Your answer should consist of all lines in the listing that hold the word "changes".
### ENTRIES SUPPLIED
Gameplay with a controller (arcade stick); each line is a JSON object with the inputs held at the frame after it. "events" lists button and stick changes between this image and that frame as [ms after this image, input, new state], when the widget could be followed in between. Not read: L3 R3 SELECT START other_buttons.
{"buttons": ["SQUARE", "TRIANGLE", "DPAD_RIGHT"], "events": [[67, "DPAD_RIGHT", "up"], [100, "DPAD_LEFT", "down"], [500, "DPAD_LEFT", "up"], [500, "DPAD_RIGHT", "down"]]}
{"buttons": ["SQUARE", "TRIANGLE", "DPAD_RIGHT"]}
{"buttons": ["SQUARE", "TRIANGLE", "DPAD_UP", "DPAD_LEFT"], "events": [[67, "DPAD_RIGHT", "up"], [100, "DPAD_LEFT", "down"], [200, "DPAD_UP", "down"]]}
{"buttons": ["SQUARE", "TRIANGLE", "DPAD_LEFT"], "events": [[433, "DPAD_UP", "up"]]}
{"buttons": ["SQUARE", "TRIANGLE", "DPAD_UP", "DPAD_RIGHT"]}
######
### ENTRIES SUPPLIED
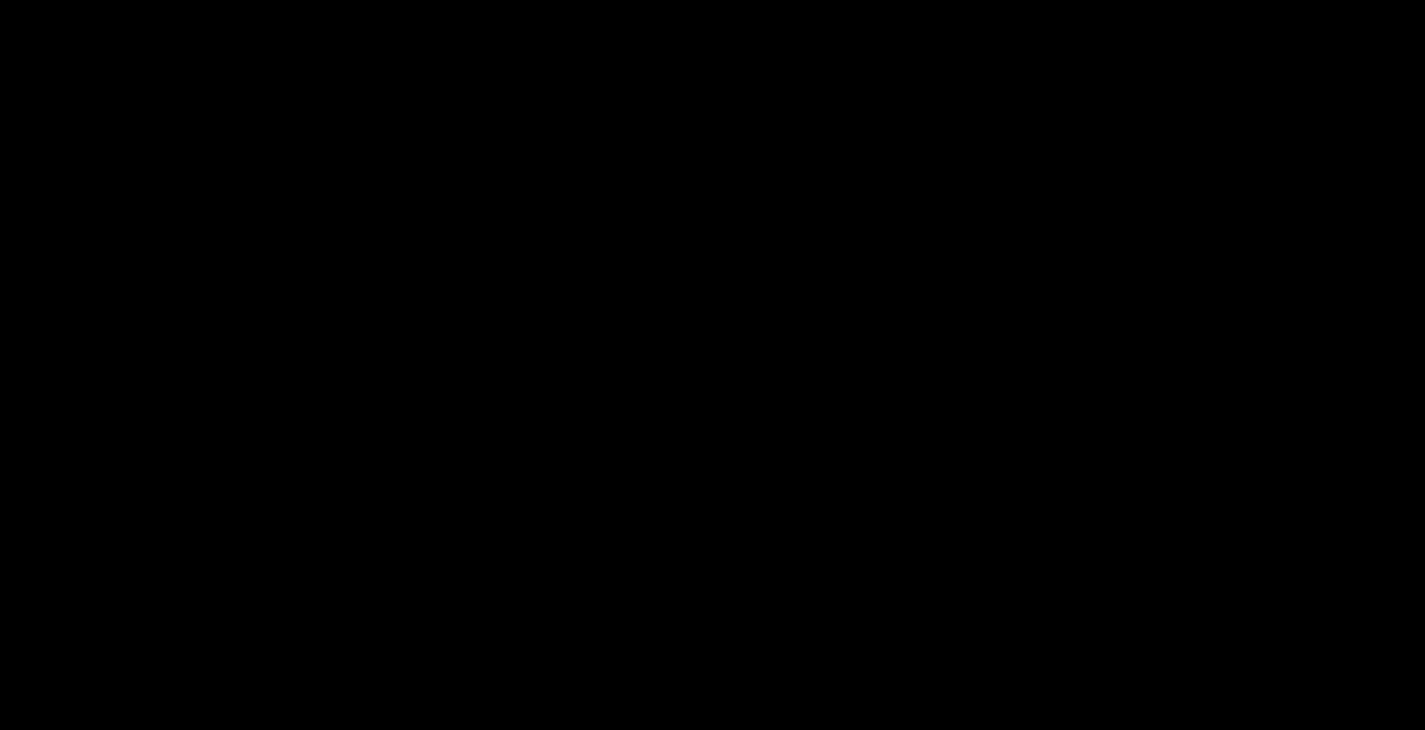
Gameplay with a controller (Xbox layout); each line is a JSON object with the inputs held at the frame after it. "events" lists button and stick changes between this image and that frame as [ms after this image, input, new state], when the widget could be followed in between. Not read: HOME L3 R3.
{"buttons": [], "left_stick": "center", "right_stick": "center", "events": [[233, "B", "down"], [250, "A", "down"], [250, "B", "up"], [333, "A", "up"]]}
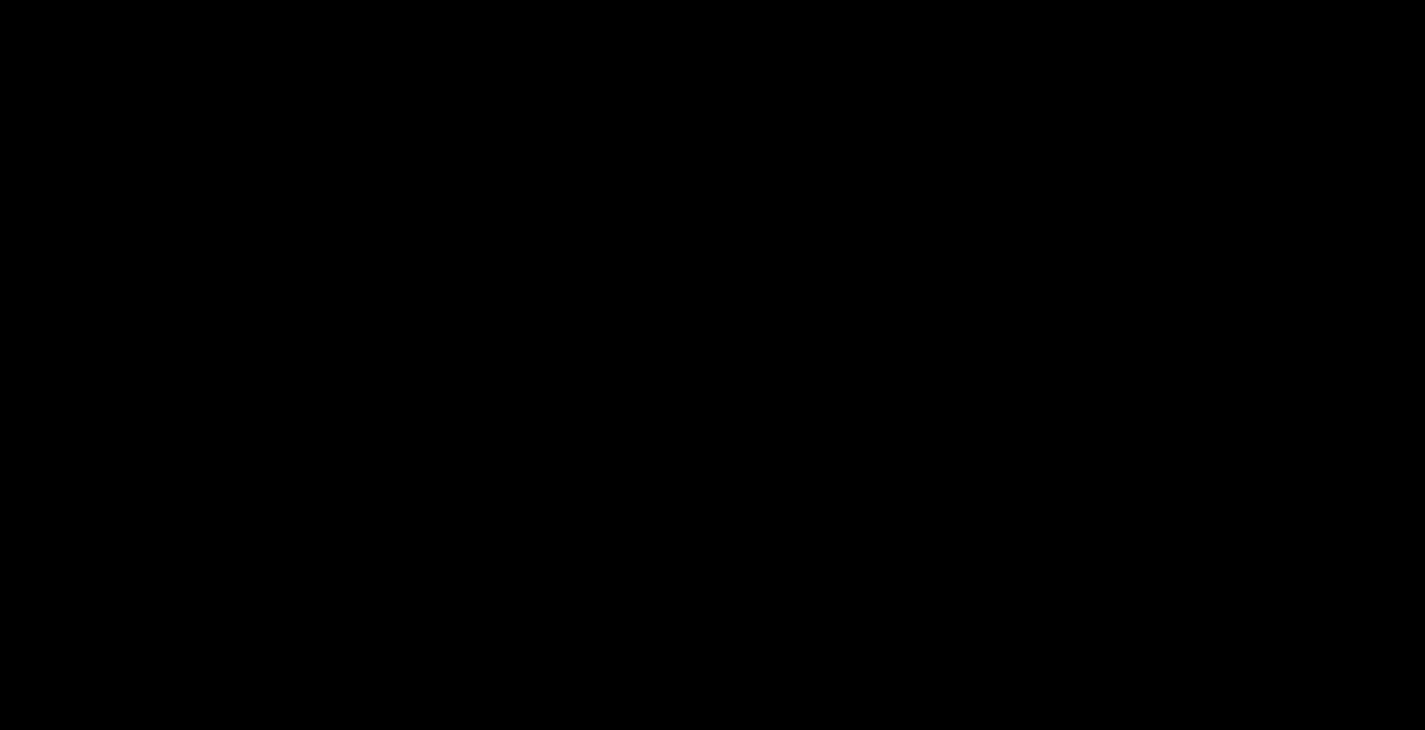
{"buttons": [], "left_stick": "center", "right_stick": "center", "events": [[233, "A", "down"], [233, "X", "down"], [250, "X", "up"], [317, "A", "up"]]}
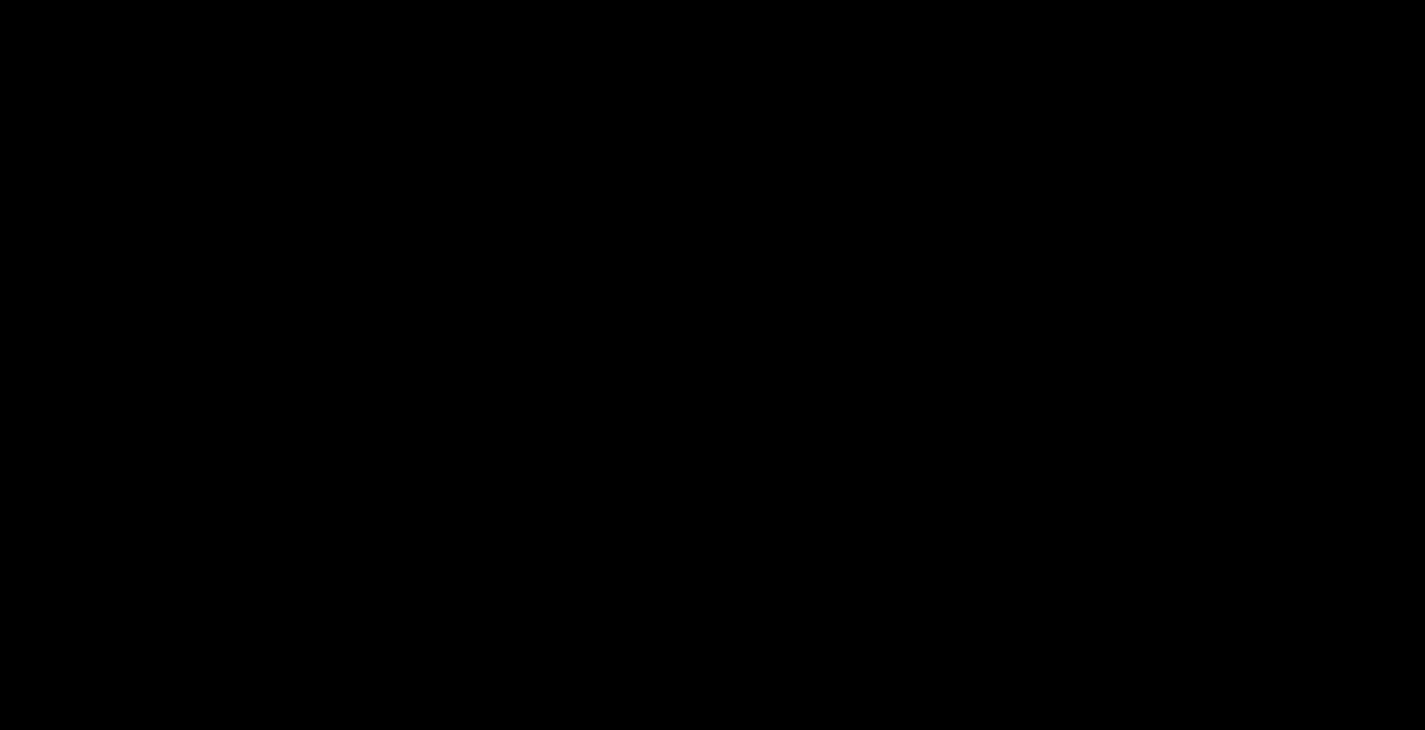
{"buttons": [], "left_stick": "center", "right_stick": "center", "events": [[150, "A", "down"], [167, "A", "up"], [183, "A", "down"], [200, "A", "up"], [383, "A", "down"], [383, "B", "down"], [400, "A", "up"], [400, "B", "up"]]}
######
### ENTRIES SUPPLIED
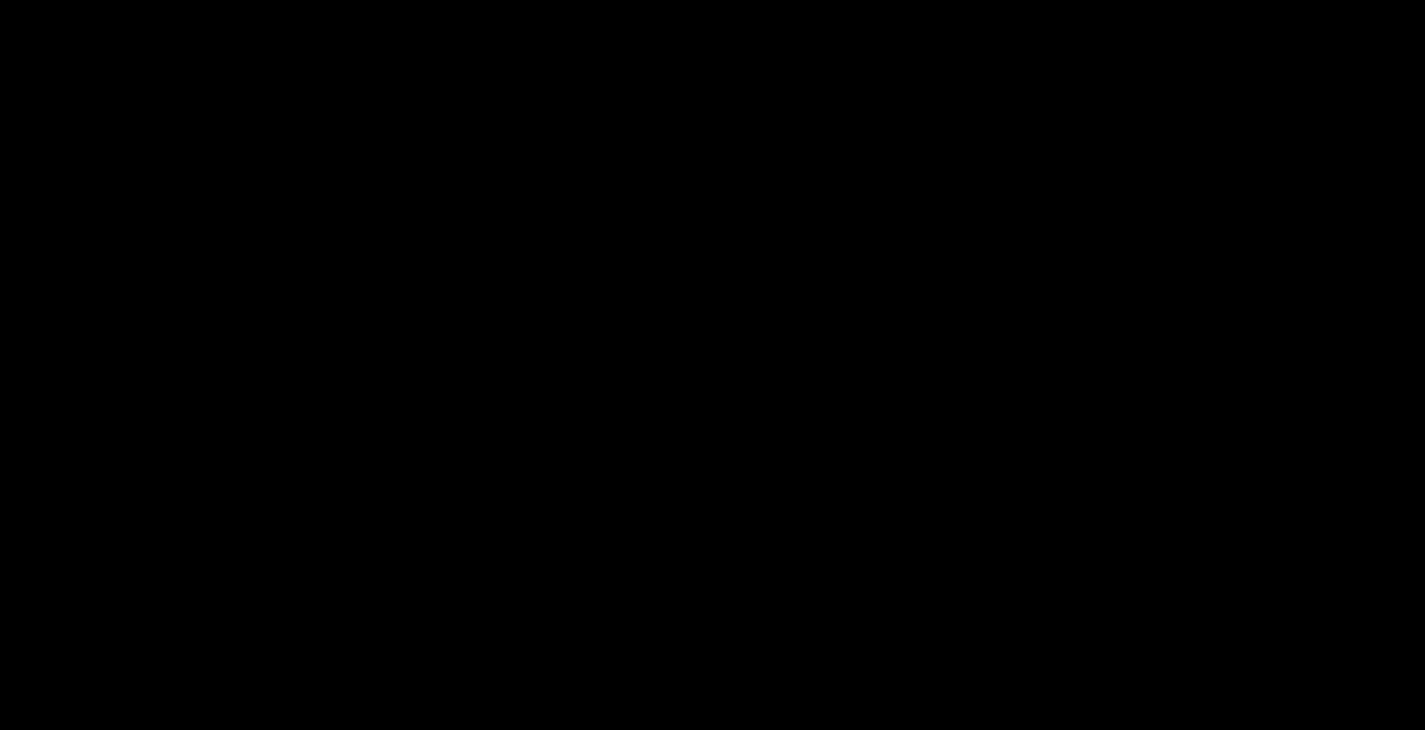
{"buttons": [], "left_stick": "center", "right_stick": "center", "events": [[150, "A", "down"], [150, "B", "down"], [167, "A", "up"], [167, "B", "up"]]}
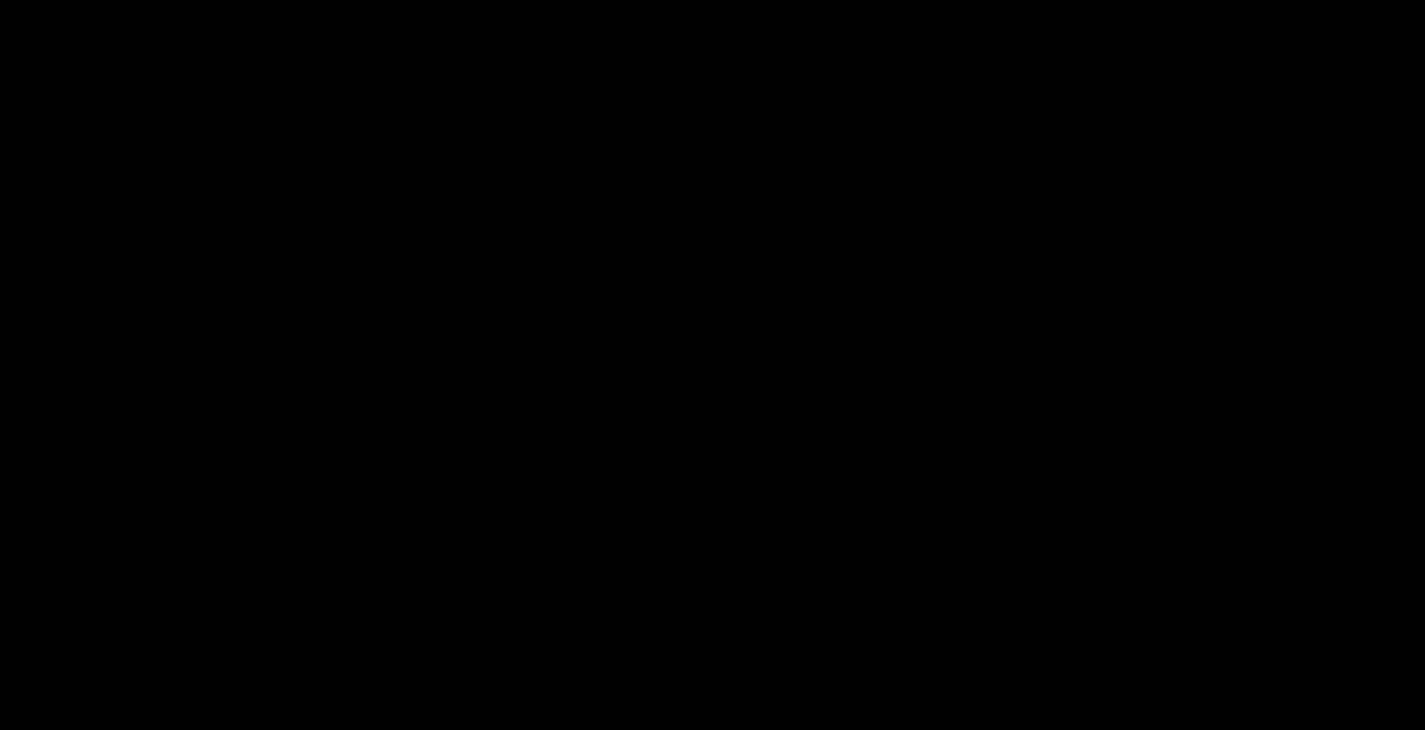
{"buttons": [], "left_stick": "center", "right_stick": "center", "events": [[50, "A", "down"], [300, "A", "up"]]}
######
- EXERCISE RESPONSE
Gameplay with a controller (arcade stick); each line is a JSON object with the inputs held at the frame after it. "events" lists button and stick changes between this image and that frame as [ms after this image, input, new state], when the widget could be followed in between. Not read: L3 R3 SELECT START other_buttons.
Gameplay with a controller (Xbox layout); each line is a JSON object with the inputs held at the frame after it. "events" lists button and stick changes between this image and that frame as [ms after this image, input, new state], when the widget could be followed in between. Not read: HOME L3 R3.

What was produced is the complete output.